=== Begin Enclosure ===

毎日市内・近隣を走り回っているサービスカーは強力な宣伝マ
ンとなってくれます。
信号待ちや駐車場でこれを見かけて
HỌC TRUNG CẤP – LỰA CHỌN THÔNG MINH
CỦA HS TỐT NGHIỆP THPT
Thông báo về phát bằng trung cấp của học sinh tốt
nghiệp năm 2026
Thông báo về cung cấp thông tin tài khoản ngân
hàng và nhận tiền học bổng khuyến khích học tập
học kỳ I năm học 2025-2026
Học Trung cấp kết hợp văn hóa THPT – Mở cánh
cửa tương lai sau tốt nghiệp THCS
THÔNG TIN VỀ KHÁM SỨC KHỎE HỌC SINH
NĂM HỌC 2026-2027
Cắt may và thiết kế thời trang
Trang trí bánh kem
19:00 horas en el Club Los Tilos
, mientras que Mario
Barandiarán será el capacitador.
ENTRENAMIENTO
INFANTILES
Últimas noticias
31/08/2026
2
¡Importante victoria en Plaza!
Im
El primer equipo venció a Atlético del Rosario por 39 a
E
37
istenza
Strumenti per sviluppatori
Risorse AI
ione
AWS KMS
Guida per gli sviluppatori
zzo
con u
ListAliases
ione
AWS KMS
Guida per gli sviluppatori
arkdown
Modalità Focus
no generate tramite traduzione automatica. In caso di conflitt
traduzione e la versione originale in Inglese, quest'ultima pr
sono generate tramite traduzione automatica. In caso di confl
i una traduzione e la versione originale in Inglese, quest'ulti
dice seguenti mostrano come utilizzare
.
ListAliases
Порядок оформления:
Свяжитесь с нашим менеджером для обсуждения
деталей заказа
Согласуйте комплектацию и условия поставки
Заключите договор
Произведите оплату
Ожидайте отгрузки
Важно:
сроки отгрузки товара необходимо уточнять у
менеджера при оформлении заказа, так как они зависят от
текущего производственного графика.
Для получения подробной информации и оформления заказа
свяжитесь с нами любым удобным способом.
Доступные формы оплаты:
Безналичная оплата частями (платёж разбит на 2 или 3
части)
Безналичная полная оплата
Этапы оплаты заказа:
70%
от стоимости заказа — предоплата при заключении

=== End Enclosure ===

Whichever lines of the material hold the word "THPT", find and copy them.

Response
CỦA HS TỐT NGHIỆP THPT
Học Trung cấp kết hợp văn hóa THPT – Mở cánh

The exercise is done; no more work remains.